Занавеска над печью откинулась. Выглянули раскосые, с желтым блеском глаза; против ожидания, Гринь не испугался. Наоборот – при виде исчезника, греющего бока на отцовской печи, подступающие слезы разом высохли:

– Вот как, значит. Значит, так…

Он шагнул к двери, пинком распахнул, впуская в хату кисловатый запах сеней:

– Вон. Из батькового дома… Пошли вон!

Мать застыла у своего сундука. Скомкала Гриневу детскую рубашечку, уткнулась в нее лицом.

Исчезник свесил ноги с печи. Он был бос, на правой ноге четыре пальца, на левой – шесть.

Спрыгнул на пол. Сейчас, при свете, он не казался таким страшным – длинные глаза близоруко щурились, черные собачьи губы были странно поджаты: не то свистнуть собирался исчезник, не то плюнуть.

– Не боюсь! – сказал Гринь, чувствуя, как дерет по шкуре противный мороз. – В скалу свою забирай ее… В скалу, где сидишь! Там пусть нянчит пащенка своего!

Рука исчезника протянулась, казалось, через всю комнату. Четыре длинных пальца ухватили пасынка за горло, и свет для Гриня померк.

Темнота.

Рио, странствующий герой

Ливень едва прекратился – а тучи сгущались опять, и ясно было, что нового дождя не миновать.

По улицам бродили подметальщики с метлами из мочала. Аккуратно очищали мозаику от принесенного водой песка, от жидкой грязи. Толку в их труде было немного – когда дождь польет снова, очищенные мозаики вновь затянутся грязью; тем не менее подметальщики с упорством, заслуживающим лучшего применения, бродили и бродили, мели и мели…

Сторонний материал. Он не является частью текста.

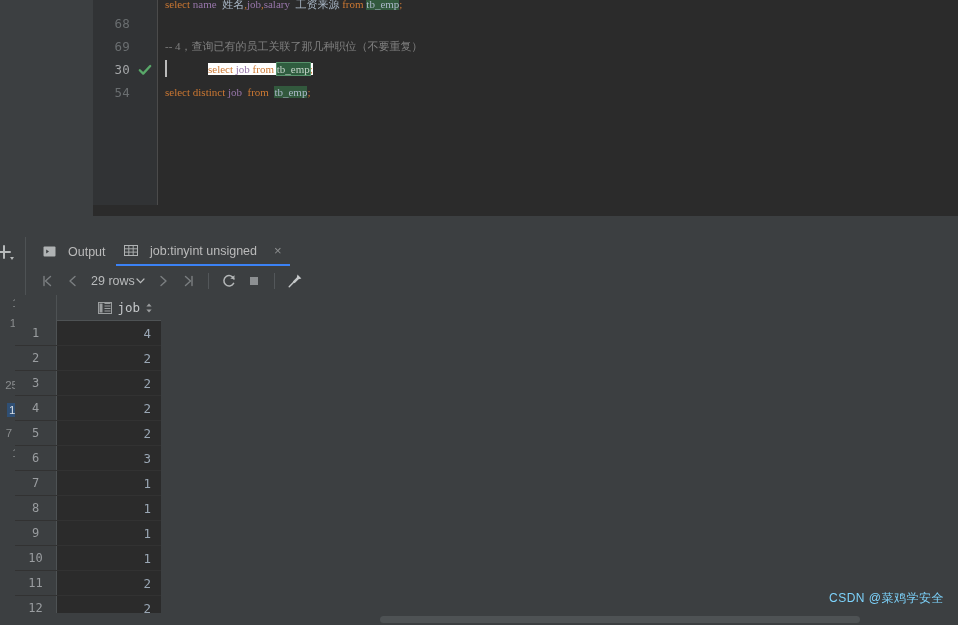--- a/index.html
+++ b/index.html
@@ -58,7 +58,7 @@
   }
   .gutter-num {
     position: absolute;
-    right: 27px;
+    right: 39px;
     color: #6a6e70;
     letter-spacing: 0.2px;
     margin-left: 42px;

Несколько часов я потратил на блуждание по городу. Относительное безлюдье позволяло разглядеть мозаику без помех; я шел, смотрел попеременно под ноги и по сторонам, добрался до предместий, миновал несколько кварталов, повернул опять к центру… Мозаика интересовала меня все меньше и меньше.

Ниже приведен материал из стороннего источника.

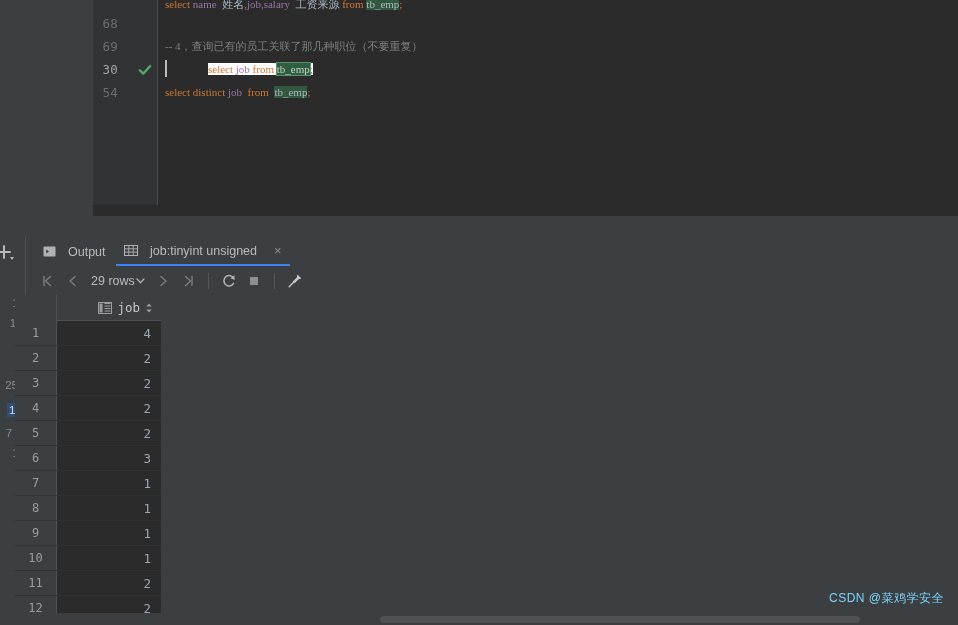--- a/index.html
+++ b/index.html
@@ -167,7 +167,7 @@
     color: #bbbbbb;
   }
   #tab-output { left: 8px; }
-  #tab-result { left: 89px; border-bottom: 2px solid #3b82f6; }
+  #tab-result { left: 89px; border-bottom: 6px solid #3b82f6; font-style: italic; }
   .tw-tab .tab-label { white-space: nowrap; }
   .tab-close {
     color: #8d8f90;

Если на улице вам попадется дом, когда-то богатый, а теперь обедневший, если вы встретите заброшенную кузню или пострадавшую от пожара лавку – ничего особенного не придет вам в голову, в большом городе нередки и взлеты, и несчастья. Но вот если разорившиеся дома, заброшенные мастерские и унылые лица попадаются на каждом шагу – тут невольно впадешь в меланхолию.

Детали. Я привык обращать внимание на детали: как странно посмотрела на меня женщина, прогоняющая с улицы играющих детей. Как вздрогнул мастеровой, у которого я хотел спросить дорогу.

Над городом висела тяжелая темная туча, и чем больше я гулял, тем тягостнее становилось на душе. Как будто туча принесла с собой не только дождь, но и безнадежность и страх.

Возможно, всему виной мое дурное настроение? Или мне мерещится?

Снова пошел дождь. Приближалось время, назначенное князем для аудиенции.

Зевак на центральной площади было меньше обычного. Я остановился перед мозаичной стеной; бархатные канаты ограждения намокли, обвисли и сочились водой. Косые капли падали на лица, сложенные из агата, яшмы и аметиста, – мне вовсе не казалось, что мозаичные властители плачут. Скорее потеют, обильно потеют, будто там, по ту сторону стены, сегодня невыносимо жарко.

Я стоял и смотрел на князя. На его чуть отреставрированное благородное лицо – большая часть зевак и не догадывается о реставрации, и я бы не догадался, если бы не привычка обращать внимание на самые незначительные, казалось бы, мелочи.